夏イベントは海、祭、肝試し ー9ー
「連れて行って損はさせないわね。エンペラーと戦うにしても仲間が多い方がいいはずだけど」
フェイカーさんの言う事は最もだ。天川織姫はファンを増やす事は滅多にない。只野さんも含めたら、フェイカーさんでようやく六人目。他のC級アイドルは何十倍のファンがいるんだから、仲良くした方が都合がいい。
「し……仕方ないわね。川藤までは連れて行ってあげるわよ。けど、川藤までだからね」
明日香ちゃんも川藤までという事で折れた。ファン数が少ない中で仲間割れは戦闘する時には致命的になる事ぐらい分かってるみたいだ。
「良かった。少し可哀想だったから」
夜野さんもホッとした顔で後ろのドアを開けた。その顔は恨まれずに済んだと思ったのかもしれない。
「ありがとうございます。彦星氏にアスカ嬢、そうなると貴方が親父ですか?」
そこは親父さんとかじゃなくて呼び捨てなんだと突っ込むのは置いといて、俺と明日香ちゃんが一緒にいるわけで、残るはカストルさんか親父さんになるわけだ。年齢から言っても親父さんと思ったのかもしれない。
「いえいえ……私は二人のバイト仲間であって、親ではないんですよ」
夜野さんはフェイカーさんが父親だと勘違いしてると思ってるみたいで、噛み合ってない。
「あの……夜野さん……親父というのは天川織姫のファンの一人のあだ名でして……両親とか聞いたわけじゃないんですよ」
俺は親父さんが勘違いしてる事を説明して、隣に座ったフェイカーさんに尋ねる事があった。
「呼び名はフェイカーさんで構わないんですかね?」
「どちらでも構いません。一応、川本という名前を教えておきます。夜野氏は私をフェイカーとは呼びにくいかもしれませし」
オフ会とかでは本名とか口にしないと思ったけど、そんな事は気にせず川本という名前を口にした。俺達はあだ名ではなく名前で呼んでるから、夜野にとっては川本の方がいいかもしれない。
「私はフェイカーにしとく。掲示板とか戦争時に本名を思わずとか嫌だし」
明日香ちゃんは川本ではなく、フェイカーと呼ぶ方を選んだ。そうなると俺もフェイカーと呼んだ方が良いかもしれない。

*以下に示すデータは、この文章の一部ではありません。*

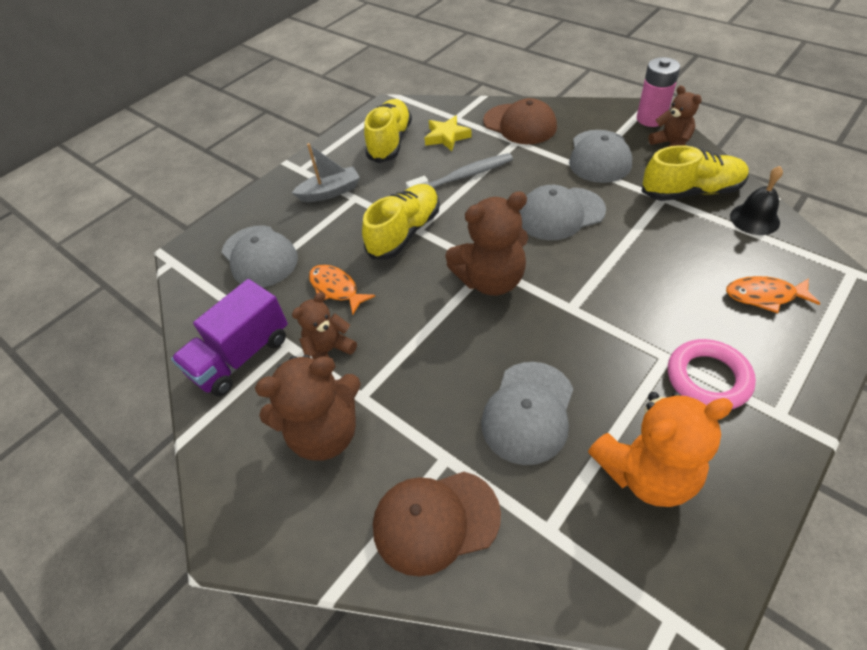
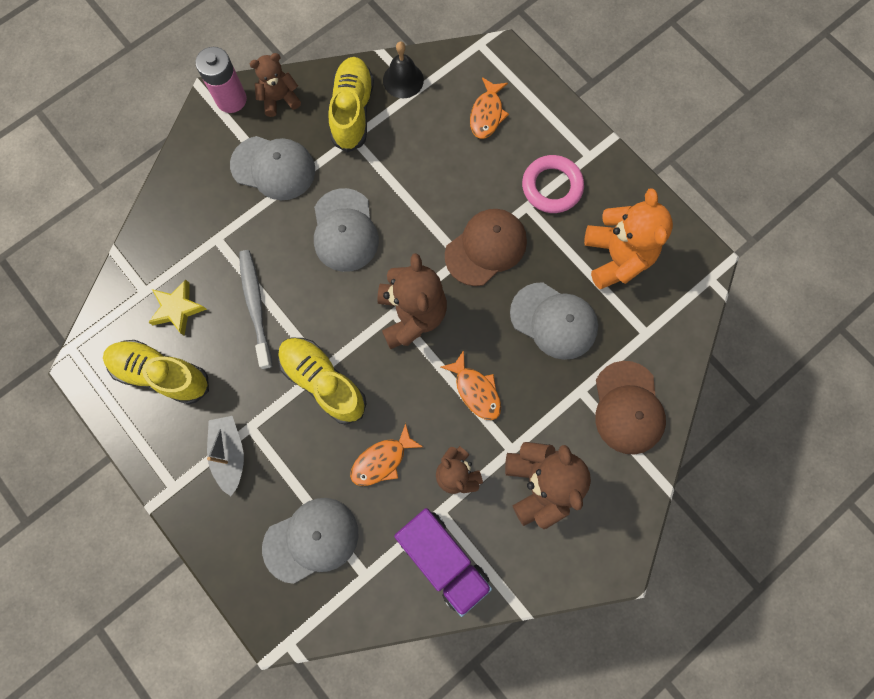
camera: 85 degrees left, 25 degrees up
brown cap [483,98,557,144] -> brown cap moved to [445,209,527,286]
none -> orange fish [441,350,501,420]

「俺もフェイカーと呼ばせてもらいますね。それで、フェイカーさんは天川織姫とは知り合いだったりするんですか?」
俺は天川織姫と会った事があるし、カストルさんもそう言ってる。親父さんに関しては曖昧で、明日香ちゃんや只野さんは会った事がない。五人に共通する事が見当たらない。
「全然です。アイドル戦記をするのも初めてです」
「えっ! 別のアイドルから乗り換えたとかじゃないの? 損はさせないって練習も出来てないのに良く言うわよ」
フェイカーさんは天川織姫の事は知らず、アイドル戦記も初めて。一人だと練習出来ないわけだから、今回のイベントが本番になる。明日香ちゃんが呆れるのも仕方がない。
今考えると、只野さん以外はアイドル戦記に参加するのは初めてのメンバーだ。明日香ちゃんは元アイドルだけど、ファンとして参加するのは初めてなわけだし。そのおかげで新たな機体を手に入れてる。
天川織姫を知ってる俺とカストルさんはトレイターとフェアレーター。同型機ながらも、白黒など正反対の機体。
天川織姫を知らない明日香ちゃんとフェイカーさんは飛行機型であり、同型機のリベリオンとフェイカー。これは本物と偽物なのか、表裏があるのかもしれない。
親父さんに関しては本当に謎だ。旧モブに選ばれたのもそうだけど、これは只野さんのPモブと真逆を意味するにしても、親父さんの方が先にファンになってるわけだし。